Naturally, the reactions from Chelomei and Mishin when they heard about the project were not exactly positive. They spoke with one voice in saying that they did not want to partner up in the creation of a long-duration space station. But the Kremlin’s decree was firm. Chelomei got assurances that the new station would not further delay work on the Almaz. At least Chelomei could get valuable test data from the flight. But the rival design bureau would be given credit for this project, and that did not sit well with him. Mishin, on the other hand, was very furious that his top engineers had gone behind his back to do this p
roject, and he threatened to send anyone else not already connected with the station project “to hell” if they occupied themselves with work in support of it.
At this point, the station became known as the DOS (a Russian acronym meaning “Long-Duration Orbital Station”). The small design team at TsKBEM now had a decree to do work and a plan, but they needed additional manpower to implement it. They found some from Chelomei’s TsKBM factory in the town of Fili. The Fili factory had once been part of Vladimir Myasishchev’s OKB-23 aircraft design bureau. The factory was forced to become part of Chelomei’s group by a state decree a decade earlier. So the Fili group wanted to show up Chelomei as well, and they were more than willing to take part in this project as a matter of pride.
TsKBM engineers from Fili in connection with a team from TsKBEM would do the primary design work of the station as they merged systems together. The stations themselves would be assembled at TsKBM’s Khrunichev Machine Building Plant alongside the Proton rockets also being assembled there. Other firms would contribute work on support systems and outfitting the scientific equipment on board.
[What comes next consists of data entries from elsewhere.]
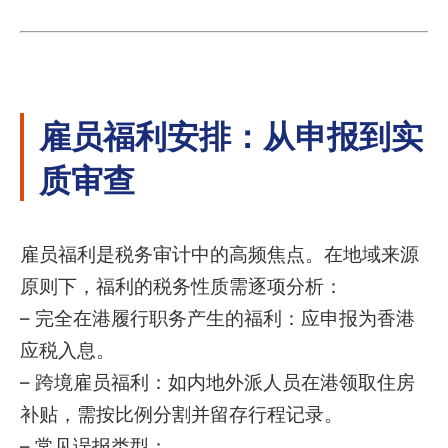
雇员福利安排：从申报到实
质审查
雇员福利是税务审计中的高频焦点。在地域来源
原则下，福利的税务性质需逐项分析：
– 完全在港履行职务产生的福利：应申报为香港
应税入息。
– 跨境雇员福利：如内地外派人员在港领取住房
补贴，需按比例分割并留存行程记录。
– 常见误报类型：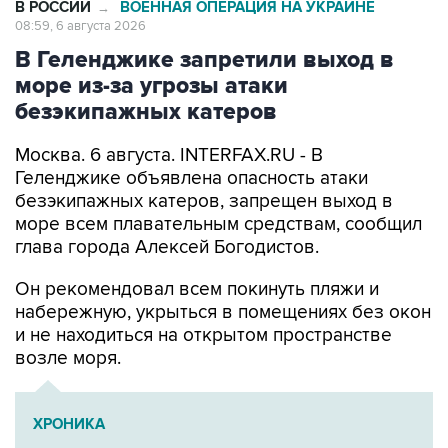
В РОССИИ
ВОЕННАЯ ОПЕРАЦИЯ НА УКРАИНЕ
→
08:59, 6 августа 2026
В Геленджике запретили выход в
море из-за угрозы атаки
безэкипажных катеров
Москва. 6 августа. INTERFAX.RU - В
Геленджике объявлена опасность атаки
безэкипажных катеров, запрещен выход в
море всем плавательным средствам, сообщил
глава города Алексей Богодистов.
Он рекомендовал всем покинуть пляжи и
набережную, укрыться в помещениях без окон
и не находиться на открытом пространстве
возле моря.
ХРОНИКА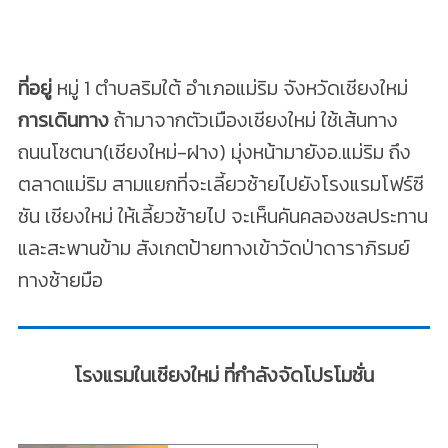
ที่อยู่
หมู่ 1 ตำบลริมใต้ อำเภอแม่ริม จังหวัดเชียงใหม่
การเดินทาง
ถ้ามาจากตัวเมืองเชียงใหม่ ใช้เส้นทาง
ถนนโชตนา(เชียงใหม่-ฝาง) มุ่งหน้ามายังอ.แม่ริม
ถึง
ตลาดแม่ริม สามแยกที่จะเลี้ยวซ้ายไปยังโรงแรมโฟร์ซี
ซัน เชียงใหม่ ให้เลี้ยวซ้ายไป จะเห็นคันคลองชลประทาน
และสะพานข้าม
สังเกตป้ายทางเข้าวัดป่าดาราภิรมย์
ทางซ้ายมือ
โรงแรมในเชียงใหม่ ที่กำลังจัดโปรโมชั่น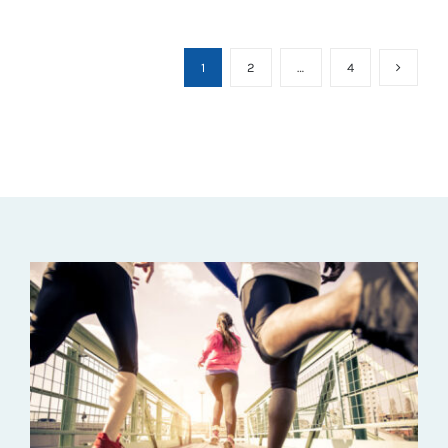
1
2
…
4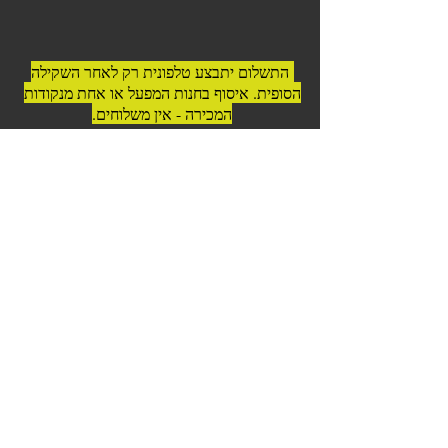
התשלום יתבצע טלפונית רק לאחר השקילה
הסופית. איסוף בחנות המפעל או אחת מנקודות
המכירה - אין משלוחים.
© 2023 כל הזכויות שמורות לדרום
אמריקה בשרים לגריל ואסאדו
כשר בהשגחה | בפיקוח וטרינרי |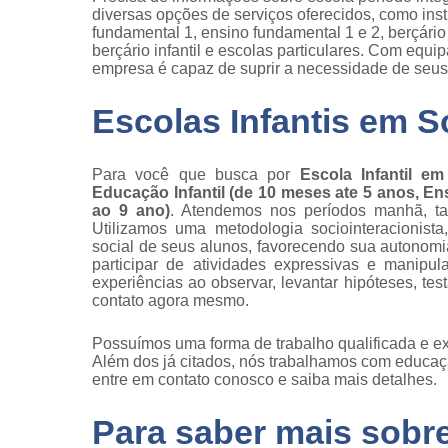
diversas opções de serviços oferecidos, como inst
fundamental 1, ensino fundamental 1 e 2, berçário 
berçário infantil e escolas particulares. Com equ
empresa é capaz de suprir a necessidade de seus 
Escolas Infantis em 
Para você que busca por
Escola Infantil e
Educação Infantil (de 10 meses ate 5 anos, En
ao 9 ano)
. Atendemos nos períodos manhã, tard
Utilizamos uma metodologia sociointeracionist
social de seus alunos, favorecendo sua autonomia
participar de atividades expressivas e manipu
experiências ao observar, levantar hipóteses, te
contato agora mesmo.
Possuímos uma forma de trabalho qualificada e ex
Além dos já citados, nós trabalhamos com educação
entre em contato conosco e saiba mais detalhes.
Para saber mais sobr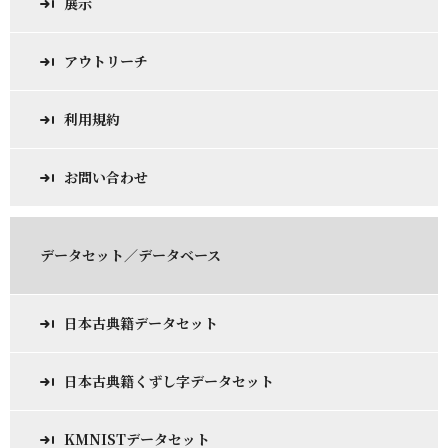
展示
アウトリーチ
利用規約
お問い合わせ
データセット／データベース
日本古典籍データセット
日本古典籍くずし字データセット
KMNISTデータセット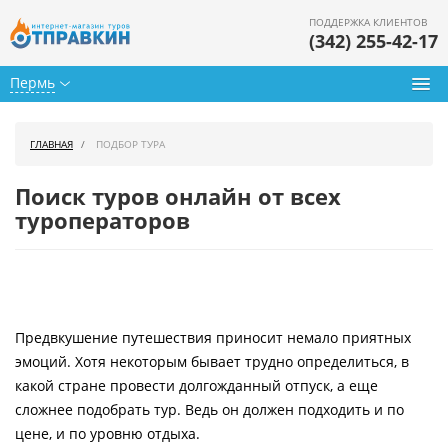
ПОДДЕРЖКА КЛИЕНТОВ
(342) 255-42-17
Пермь
Туры из Перми
ГЛАВНАЯ
ПОДБОР ТУРА
Подбор тура
Поиск туров онлайн от всех
Горящие туры
туроператоров
Календарь туров
Цены дня
Предвкушение путешествия приносит немало приятных
Страны
эмоций. Хотя некоторым бывает трудно определиться, в
Как купить
какой стране провести долгожданный отпуск, а еще
сложнее подобрать тур. Ведь он должен подходить и по
О нас
цене, и по уровню отдыха.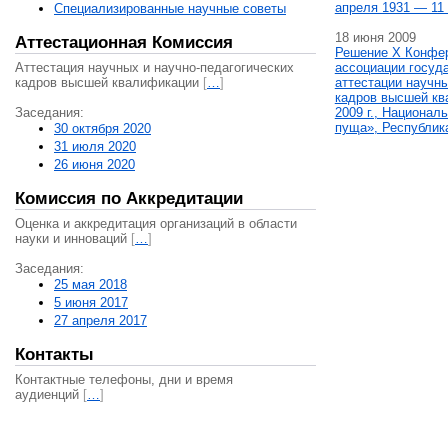
апреля 1931 — 11 
Специализированные научные советы
18 июня 2009
Аттестационная Комиссия
Решение X Конфе
Аттестация научных и научно-педагогических
ассоциации госуд
кадров высшей квалификации
[
…
]
аттестации научны
кадров высшей кв
Заседания:
2009 г., Национал
пуща», Республик
30 октября 2020
31 июля 2020
26 июня 2020
Комиссия по Аккредитации
Оценка и аккредитация организаций в области
науки и инноваций
[
…
]
Заседания:
25 мая 2018
5 июня 2017
27 апреля 2017
Контакты
Контактные телефоны, дни и время
аудиенций
[
…
]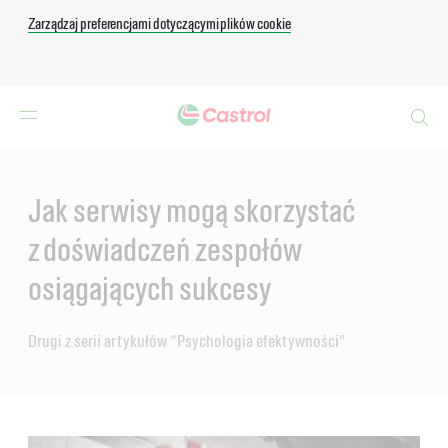
Zarządzaj preferencjami dotyczącymi plików cookie
Search
Main
Content
Jak serwisy mogą skorzystać
z doświadczeń zespołów
osiągających sukcesy
Drugi z serii artykułów "Psychologia efektywności"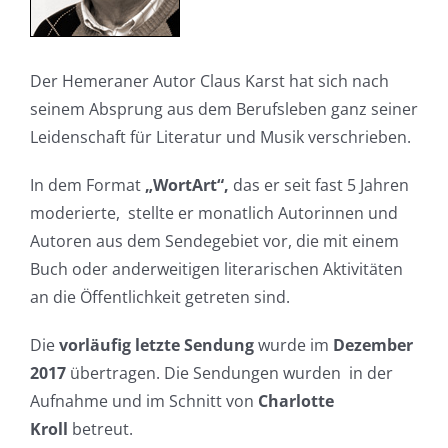
Der Hemeraner Autor Claus Karst hat sich nach
seinem Absprung aus dem Berufsleben ganz seiner
Leidenschaft für Literatur und Musik verschrieben.
In dem Format
„WortArt“,
das er seit fast 5 Jahren
moderierte, stellte er monatlich Autorinnen und
Autoren aus dem Sendegebiet vor, die mit einem
Buch oder anderweitigen literarischen Aktivitäten
an die Öffentlichkeit getreten sind.
Die
vorläufig letzte Sendung
wurde im
Dezember
2017
übertragen. Die Sendungen wurden in der
Aufnahme und im Schnitt von
Charlotte
Kroll
betreut.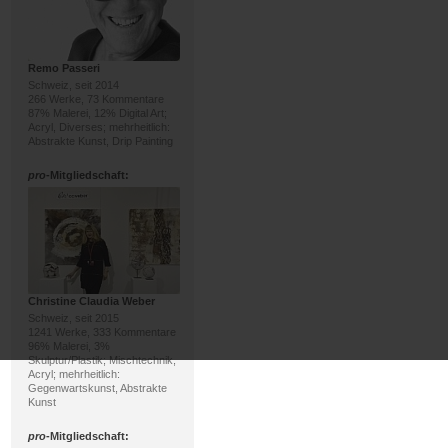
Remo Passeri
Schweiz, seit 2014
266 Werke, 73 Kommentare
87% Malerei, 12% Digital Art;
Acryl, Diverses; mehrheitlich:
Abstrakte Kunst, Drip Painting
pro
-Mitgliedschaft:
Christine Claudia Weber
Schweiz, seit 2015
1241 Werke, 333 Kommentare
96% Malerei, 3%
Skulptur/Plastik; Mischtechnik,
Acryl; mehrheitlich:
Gegenwartskunst, Abstrakte
Kunst
pro
-Mitgliedschaft: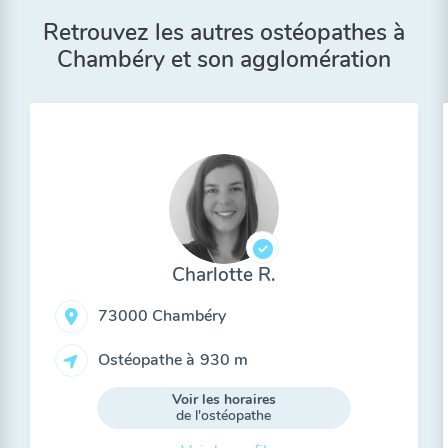
Retrouvez les autres ostéopathes à
Chambéry et son agglomération
Charlotte R.
73000 Chambéry
Ostéopathe à
930 m
Voir les horaires
de l'ostéopathe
The man placed in charge of the DOS station program for TsKBEM was Yuri Semyonov. He was an engineer and manager who to that point had been involved in work on the lunar-flyby program with the Zond spacecraft. Since cancellation of Zond was imminent, he was available. It has also been reported that Ustinov wanted Semyonov since he was the son-in-law of Andrei Kirilenko, fourth down in the Kremlin hierarchy. So Semyonov had high political connections and could likely get things done, should either Chelomei, Mishin, or anyone else try to place obstacles in the path of the DOS project. It wasn’t long before Semyonov was tested.
While Almaz was still about two or three years away from flight, around a dozen Almaz cores had already been assembled. The meeting between Chelomei and Semyonov to arrange for the transfer of some cores was a tense one as Chelomei accused the junior engineer that he was stealing his work. Although Semyonov had a decree from the Kremlin to take the cores, it took a direct phone call from Sergey Afanasyev before Chelomei would allow four of the cores to be transferred.